### INFORMATION GIVEN ###

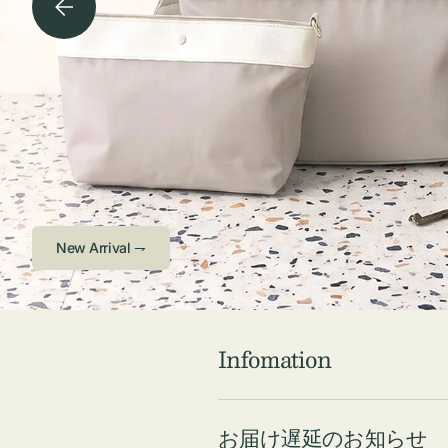
チケース他
ボ
ス
コスメ
ト
リ
ジュエリーボッ
メ
エ
クス ・ケース
ラ
ブ
インテリア
傘
ハ
ク
Check ⇁
Infomation
お届け遅延のお知らせ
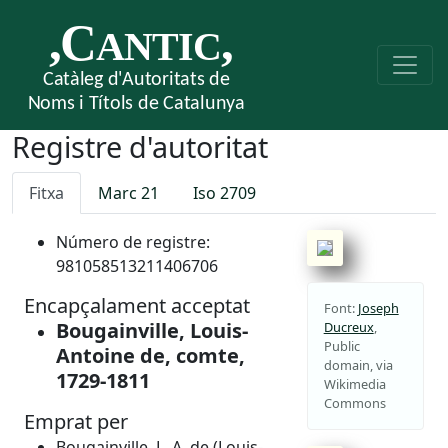
Registre d'autoritat
Fitxa
Marc 21
Iso 2709
Número de registre:
981058513211406706
Encapçalament acceptat
Font:
Joseph
Bougainville, Louis-
Ducreux
,
Public
Antoine de, comte,
domain, via
1729-1811
Wikimedia
Commons
Emprat per
Bougainville, L. A. de (Louis-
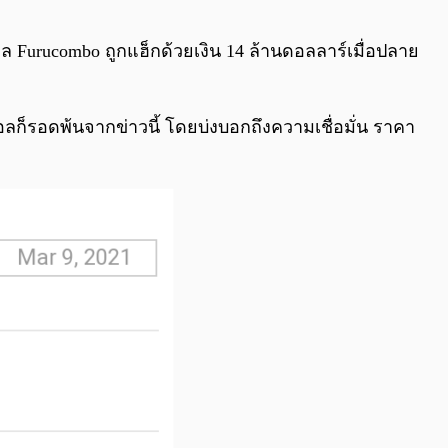
คอล Furucombo ถูกแฮ็กด้วยเงิน 14 ล้านดอลลาร์เมื่อปลาย
อลก็รอดพ้นจากข่าวนี้ โดยบ่งบอกถึงความเชื่อมั่น ราคา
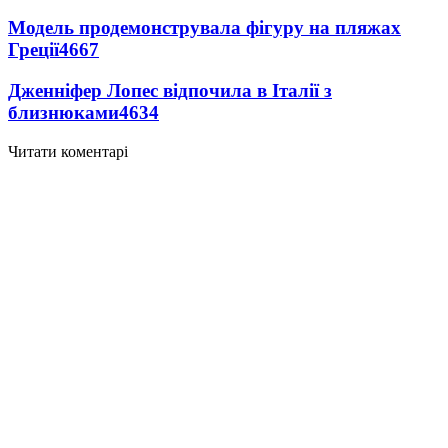
Модель продемонструвала фігуру на пляжах
Греції
4667
Дженніфер Лопес відпочила в Італії з
близнюками
4634
Читати коментарі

###

TRY IT:
Can you echo the lines of the records word for word, starting with the line that contains "Модель продемонструвала фігуру на пляжах" and going on through the last line of the records?

TASK RESPONSE:
Модель продемонструвала фігуру на пляжах
Греції
4667
Дженніфер Лопес відпочила в Італії з
близнюками
4634
Читати коментарі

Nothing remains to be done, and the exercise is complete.